Neben dem Pausenverkauf, der übrigens als dauerhafte Einrichtung geblieben ist, nachdem Schüler bei einem Projekt zunächst eine schulinterne Cateringfirma gegründet haben, und dem T-Shirtvertrieb gibt es an der Simmernschule noch einige weitere Aktionen: Schüler haben etwa ein Hörspiel geschrieben, sie engagieren sich als Schulsanitäter und im April eröffnen die Schüler sogar ihre eigene Bibliothek mit rund 500 Büchern. Am Montag wurden die Schulen, die die ersten zehn Plätze erreicht haben, vom Kultusministerium ausgezeichnet, auch die Simmernschule auf Platz sieben. Angelika Thuri-Weiß freut sich natürlich über das gute Ergebnis. Gespannt ist sie auch darauf, ob Kultusminister Ludwig Spaenle sein Versprechen wahr machen wird: Die ersten zehn unter den Schulen dürfen nämlich ein Schild mit der Aufschrift »Starke Schule« aufhängen, als Gütesiegel sozusagen. Und Minister Spaenle, selber aus Schwabing und als Lokalmatador höchst erfreut über den Erfolg der Simmernschule, hat versprochen, bei der Montage des Schildes selbst mit Hand anzulegen…

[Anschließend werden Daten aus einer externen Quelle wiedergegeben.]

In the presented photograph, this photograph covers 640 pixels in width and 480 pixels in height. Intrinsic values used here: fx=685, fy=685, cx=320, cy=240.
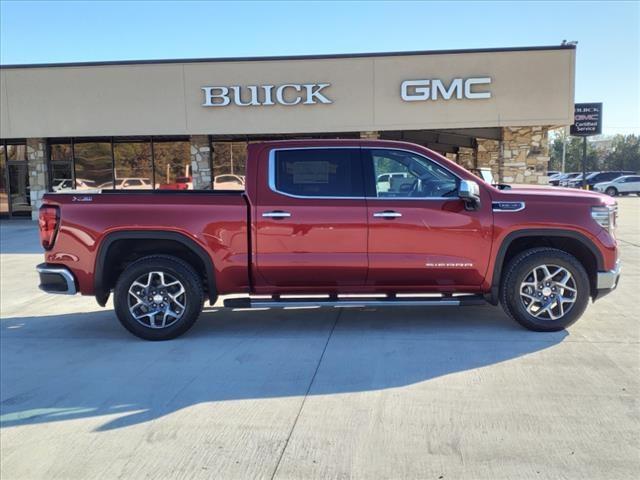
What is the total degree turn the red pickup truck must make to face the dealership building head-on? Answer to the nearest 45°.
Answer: approximately 90° to its left

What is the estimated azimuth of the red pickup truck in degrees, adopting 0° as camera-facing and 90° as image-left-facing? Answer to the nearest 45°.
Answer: approximately 270°

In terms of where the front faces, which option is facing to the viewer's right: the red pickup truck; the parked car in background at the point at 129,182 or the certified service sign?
the red pickup truck

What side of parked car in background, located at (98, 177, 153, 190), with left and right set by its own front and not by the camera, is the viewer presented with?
left

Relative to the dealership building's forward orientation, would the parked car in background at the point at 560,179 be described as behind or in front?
behind

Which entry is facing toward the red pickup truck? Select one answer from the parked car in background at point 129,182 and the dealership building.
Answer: the dealership building
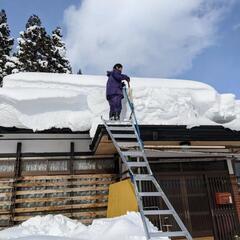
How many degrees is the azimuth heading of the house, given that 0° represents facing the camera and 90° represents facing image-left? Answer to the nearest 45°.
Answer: approximately 0°

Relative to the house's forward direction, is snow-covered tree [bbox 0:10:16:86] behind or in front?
behind
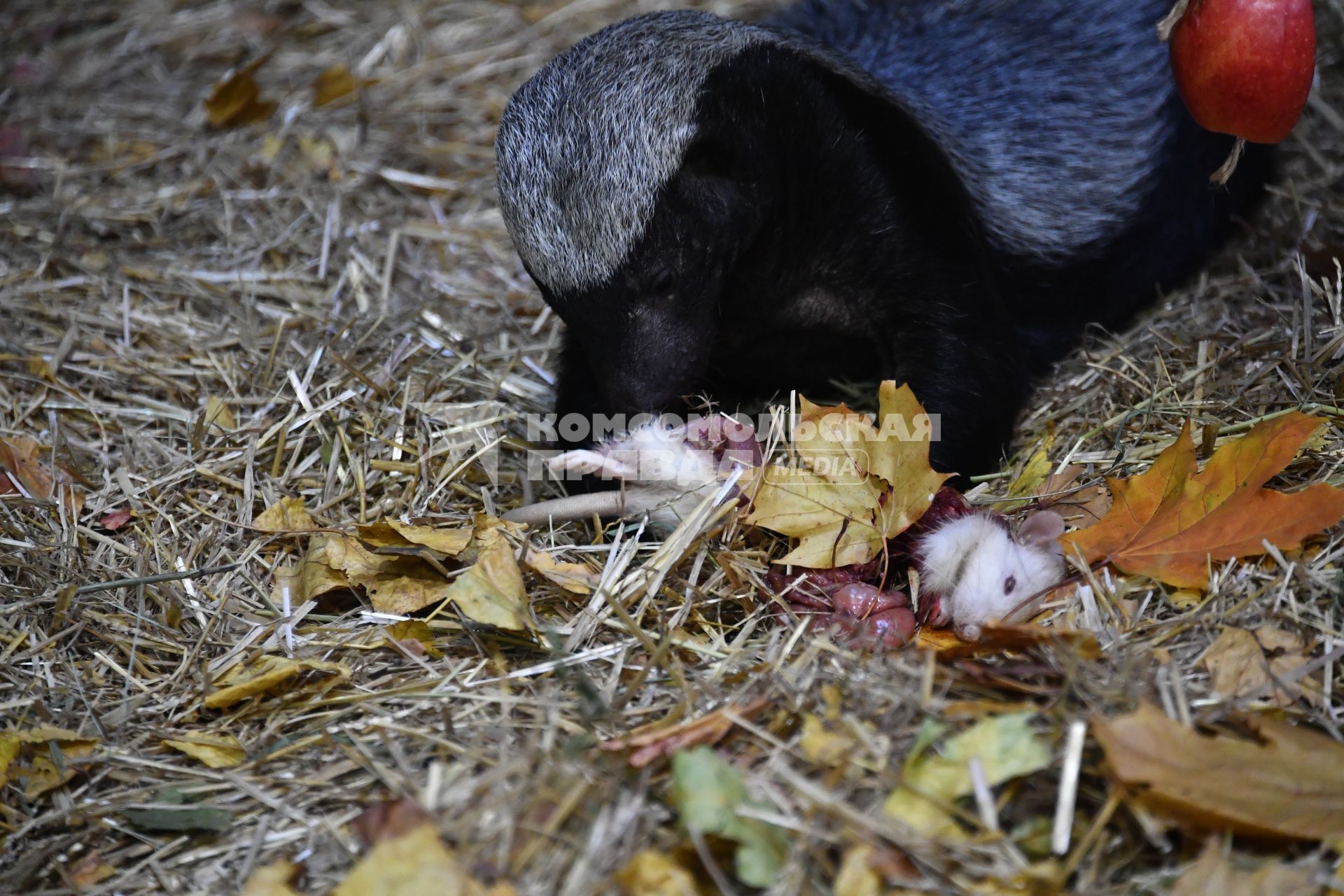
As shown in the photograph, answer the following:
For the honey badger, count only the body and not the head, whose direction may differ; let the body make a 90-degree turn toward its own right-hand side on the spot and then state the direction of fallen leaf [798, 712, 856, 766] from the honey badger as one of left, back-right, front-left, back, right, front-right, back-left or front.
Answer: back-left

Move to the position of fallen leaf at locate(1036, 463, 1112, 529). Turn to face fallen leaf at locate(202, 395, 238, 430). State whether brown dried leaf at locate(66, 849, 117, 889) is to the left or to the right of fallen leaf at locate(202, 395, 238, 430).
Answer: left

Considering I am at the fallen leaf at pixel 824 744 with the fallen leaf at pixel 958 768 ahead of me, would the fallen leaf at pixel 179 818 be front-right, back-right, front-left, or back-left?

Für den Wettbewerb »Starke Schule« konnten sich in Bayern alle allgemeinbildenden Schulen bewerben, die zum Hauptschulabschluss, zur Berufsbildungsreife oder zur Berufsreife führen. Die Volksschule Eching, die Werner-von-Siemens-Mittelschule in Augsburg und das Sonderpädagogische Förderzentrum München Mitte 1 landeten auf Platz eins bis drei. Die bundesweiten Sieger werden am 11. Mai in Berlin durch Bundespräsident Christian Wulff geehrt. Der Wettbewerb wird alle zwei Jahre von der Gemeinnützigen Hertie-Stiftung, der Bundesagentur für Arbeit, der Bundesvereinigung der Deutschen Arbeitgeberverbände und der Deutsche Bank Stiftung durchgeführt und ist mit insgesamt 220.000 Euro dotiert.